___ Provided data ___

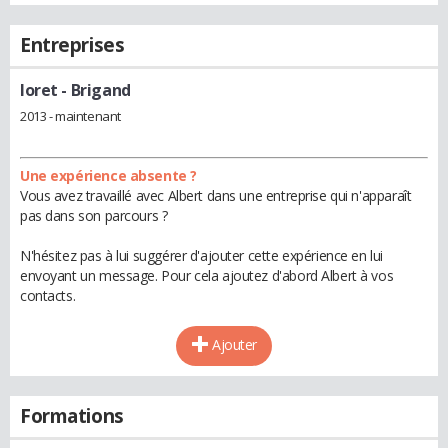
Entreprises
loret
- Brigand
2013 - maintenant
Une expérience absente ?
Vous avez travaillé avec Albert dans une entreprise qui n'apparaît
pas dans son parcours ?
N'hésitez pas à lui suggérer d'ajouter cette expérience en lui
envoyant un message. Pour cela ajoutez d'abord Albert à vos
contacts.
Ajouter
Formations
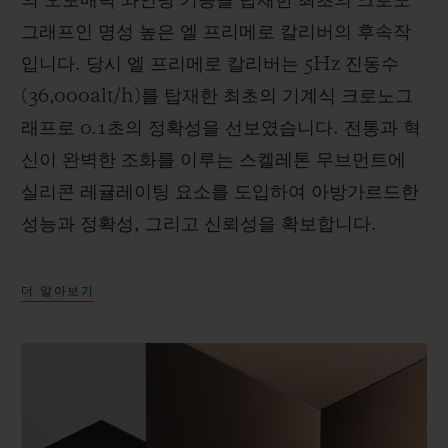
의 오토매틱 와인딩 기능을 탑재한 최초의 크로노
그래프인 명성 높은 엘 프리메로 칼리버의 후속작
입니다. 당시 엘 프리메로 칼리버는 5Hz 진동수
(36,000alt/h)를 탑재한 최초의 기계식 크로노그
래프로 0.1초의 정확성을 선보였습니다. 전통과 혁
신이 완벽한 조화를 이루는 스켈레톤 무브먼트에
실리콘 레귤레이팅 요소를 도입하여 아방가르드한
성능과 정확성, 그리고 신뢰성을 확보합니다.
더 알아보기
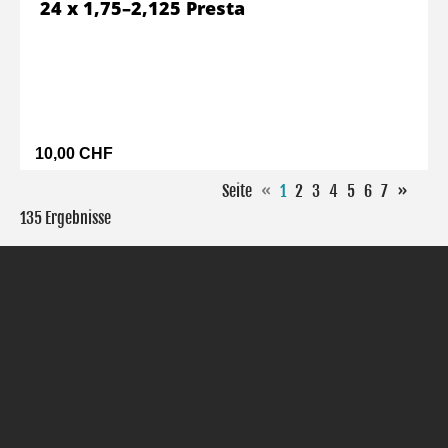
24 x 1,75–2,125 Presta
10,00 CHF
Seite
«
1
2
3
4
5
6
7
»
135 Ergebnisse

___

About this task>
Pull out every line from the one containing "24 x 1,75–2,125 Presta" down to the end of the rows, and reproduce them without alteration.

Answer box>
24 x 1,75–2,125 Presta
10,00 CHF
Seite
«
1
2
3
4
5
6
7
»
135 Ergebnisse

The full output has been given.